Find each line in the rows below that contains the word "chart", and copy those lines in full.

__________

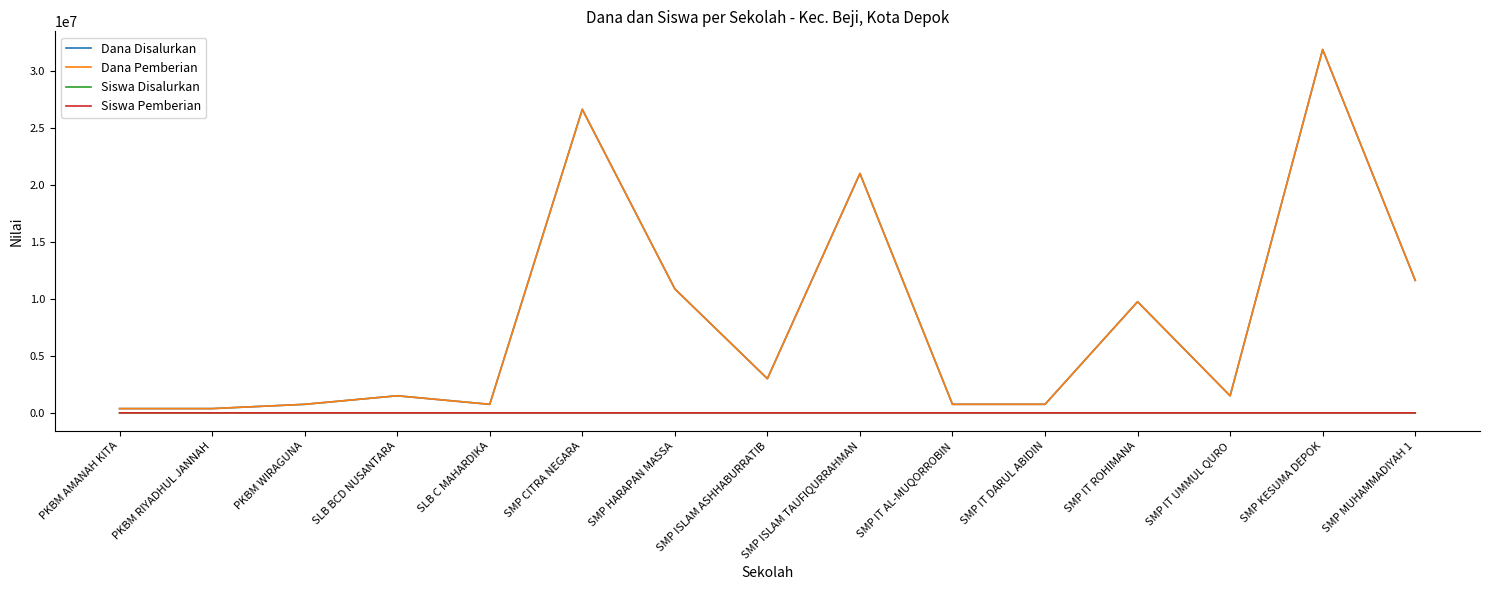

Does the chart have visible grid lines?

No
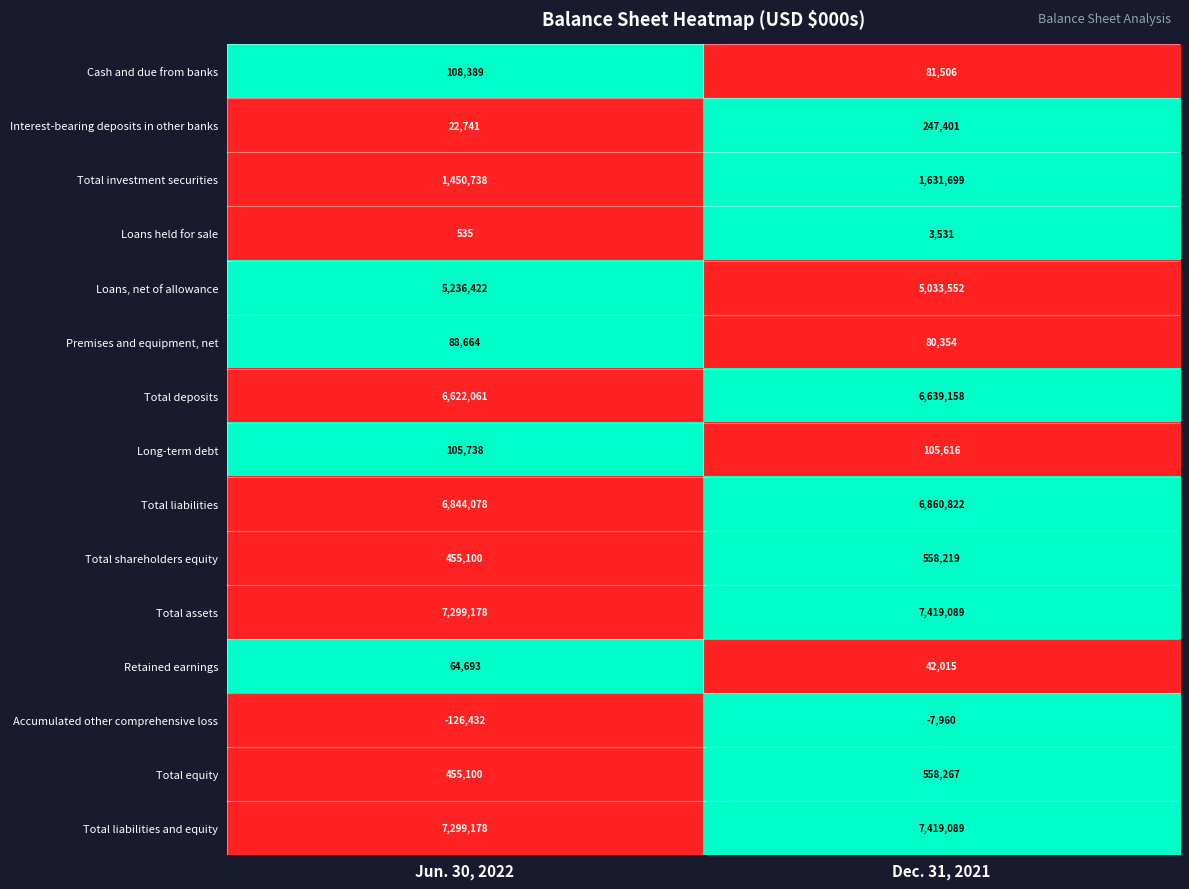

At how many categories does at least one series exceed 0?

2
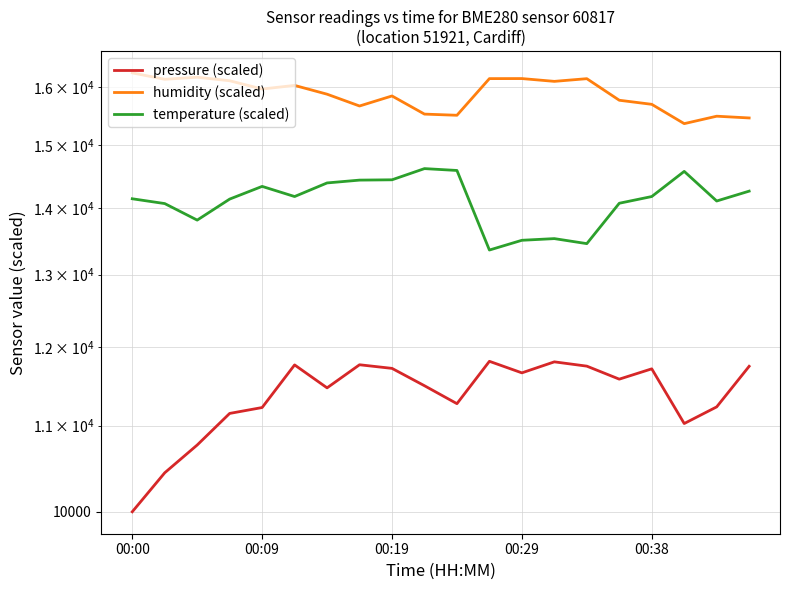

Reading left to right, what are all the values shown in this chart?

pressure (scaled): 10000.0	10441.0	10767.0	11150.0	11223.0	11765.0	11470.0	11767.0	11720.0	11497.0	11271.0	11812.0	11662.0	11805.0	11749.0	11581.0	11714.0	11026.0	11231.0	11747.0
humidity (scaled): 16254.0	16139.0	16176.0	16113.0	15966.0	16030.0	15875.0	15669.0	15844.0	15529.0	15509.0	16151.0	16152.0	16102.0	16150.0	15769.0	15698.0	15366.0	15493.0	15463.0
temperature (scaled): 14140.0	14065.0	13810.0	14135.0	14335.0	14175.0	14390.0	14435.0	14440.0	14620.0	14590.0	13360.0	13505.0	13530.0	13455.0	14070.0	14175.0	14575.0	14105.0	14260.0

__________

*Response box*.
Does the chart have visible grid lines?
Reading left to right, what are all the values shown in this chart?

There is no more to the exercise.